▸ Goal of the exercise:
According to the services page below, before what year were most of the roofs the company services built?

▸ Text extract:
SERVICES

Michael D°Onofrio Historical Restoration offers the following services: traditional roofing, masonry conservation, custom metalwork, and finish carpentry. 

Traditional Roofing

We are master roofers / fabricators who repair (our specialty), restore, or rebuild the following types of roofs: slate, cedar, copper, standing seam, corrugated, tin, flat (EPDM + TPO + modified), tile, asbestos, mid-century hurricane shingles, architectural shingles, solar shingles, synthetic slate (aka – fake slate or plastic slate), concrete, ceramic (Ludowici), green / vegetated, thatch, anything else that has been or can be built, and any building system or component that interfaces with a roof (fascia / soffits / gutters / pole gutters / crickets / valleys / ridges / gussets / ornamental woodwork / chimney flashing / etc.).

Please note that we take great pride in matching the original materials / building systems on historic roofs. No challenge is too difficult or inconvenient, even if we have to invent a solution or scrounge down a material that is located in another state or even another country. In this regard, the majority of roofs we service have been built before 1950 and often still rely on the same traditional building systems and materials; although, we do enjoy repairing more contemporary or atypical “modern-era” flat roofs associated with the International Style / the Philadelphia School / Brutalism / and the like; or even the early modern ones of mail-order Sears Modern Homes, utilitarian military / industrial structures, or communal neighborhood theatres.

▸ Supplied data:
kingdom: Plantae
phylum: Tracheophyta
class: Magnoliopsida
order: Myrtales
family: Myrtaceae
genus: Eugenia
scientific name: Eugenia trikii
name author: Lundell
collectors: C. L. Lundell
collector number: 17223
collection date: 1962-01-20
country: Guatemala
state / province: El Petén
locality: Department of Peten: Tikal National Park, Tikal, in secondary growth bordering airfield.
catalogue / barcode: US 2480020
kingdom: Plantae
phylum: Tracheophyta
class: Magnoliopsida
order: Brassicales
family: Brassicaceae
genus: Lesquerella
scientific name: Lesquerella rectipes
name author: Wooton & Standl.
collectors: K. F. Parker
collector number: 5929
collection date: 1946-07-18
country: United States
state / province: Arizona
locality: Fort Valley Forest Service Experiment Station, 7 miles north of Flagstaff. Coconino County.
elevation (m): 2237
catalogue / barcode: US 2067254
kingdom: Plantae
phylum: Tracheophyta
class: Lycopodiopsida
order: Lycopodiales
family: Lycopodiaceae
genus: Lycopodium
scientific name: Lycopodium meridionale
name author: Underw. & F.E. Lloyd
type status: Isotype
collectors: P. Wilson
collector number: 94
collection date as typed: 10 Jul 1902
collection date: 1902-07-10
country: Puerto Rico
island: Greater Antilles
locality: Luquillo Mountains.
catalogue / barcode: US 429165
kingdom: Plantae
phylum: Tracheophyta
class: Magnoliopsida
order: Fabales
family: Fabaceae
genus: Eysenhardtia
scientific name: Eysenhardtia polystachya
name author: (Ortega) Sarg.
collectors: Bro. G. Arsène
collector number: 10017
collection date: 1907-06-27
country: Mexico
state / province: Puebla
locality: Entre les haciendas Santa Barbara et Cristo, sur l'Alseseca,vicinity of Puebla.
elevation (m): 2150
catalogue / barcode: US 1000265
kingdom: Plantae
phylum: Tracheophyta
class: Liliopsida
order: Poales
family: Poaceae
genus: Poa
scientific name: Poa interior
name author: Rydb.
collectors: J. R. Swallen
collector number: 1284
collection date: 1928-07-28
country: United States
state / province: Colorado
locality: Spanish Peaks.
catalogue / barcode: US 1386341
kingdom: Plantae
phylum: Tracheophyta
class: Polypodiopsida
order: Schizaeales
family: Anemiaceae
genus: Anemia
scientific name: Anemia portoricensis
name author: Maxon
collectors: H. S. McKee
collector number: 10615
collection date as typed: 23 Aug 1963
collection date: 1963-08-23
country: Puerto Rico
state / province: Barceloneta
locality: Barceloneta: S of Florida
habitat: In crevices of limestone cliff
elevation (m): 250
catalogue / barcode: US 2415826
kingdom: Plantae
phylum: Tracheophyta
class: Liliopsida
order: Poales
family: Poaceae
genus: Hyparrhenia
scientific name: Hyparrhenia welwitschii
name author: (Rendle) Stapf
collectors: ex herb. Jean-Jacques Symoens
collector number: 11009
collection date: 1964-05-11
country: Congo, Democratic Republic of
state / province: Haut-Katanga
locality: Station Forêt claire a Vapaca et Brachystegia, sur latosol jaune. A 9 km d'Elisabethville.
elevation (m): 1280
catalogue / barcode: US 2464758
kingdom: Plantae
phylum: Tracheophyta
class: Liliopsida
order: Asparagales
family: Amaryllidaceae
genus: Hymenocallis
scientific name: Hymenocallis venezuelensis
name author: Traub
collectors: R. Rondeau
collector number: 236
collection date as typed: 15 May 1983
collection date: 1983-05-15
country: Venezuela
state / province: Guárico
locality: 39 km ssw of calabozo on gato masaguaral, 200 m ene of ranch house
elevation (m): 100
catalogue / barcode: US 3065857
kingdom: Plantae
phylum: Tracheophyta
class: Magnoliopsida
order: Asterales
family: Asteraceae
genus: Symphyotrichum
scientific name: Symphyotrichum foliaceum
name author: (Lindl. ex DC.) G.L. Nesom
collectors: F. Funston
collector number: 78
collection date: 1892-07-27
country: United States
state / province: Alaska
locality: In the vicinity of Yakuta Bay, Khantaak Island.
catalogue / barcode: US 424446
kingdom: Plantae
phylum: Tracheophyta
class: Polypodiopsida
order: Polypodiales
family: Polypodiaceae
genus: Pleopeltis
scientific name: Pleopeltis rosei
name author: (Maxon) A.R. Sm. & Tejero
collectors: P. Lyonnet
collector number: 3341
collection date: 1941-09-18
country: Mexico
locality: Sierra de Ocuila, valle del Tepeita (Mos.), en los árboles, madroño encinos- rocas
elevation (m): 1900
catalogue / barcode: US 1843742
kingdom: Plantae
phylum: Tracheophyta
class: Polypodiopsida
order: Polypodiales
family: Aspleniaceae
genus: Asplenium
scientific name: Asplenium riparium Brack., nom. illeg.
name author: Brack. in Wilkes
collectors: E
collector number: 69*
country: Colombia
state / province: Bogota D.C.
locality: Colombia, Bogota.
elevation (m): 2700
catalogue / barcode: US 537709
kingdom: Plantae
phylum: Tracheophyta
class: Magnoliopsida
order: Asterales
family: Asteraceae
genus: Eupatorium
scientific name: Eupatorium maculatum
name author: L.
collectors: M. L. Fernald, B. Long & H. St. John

▸ Right answer:
Before 1950.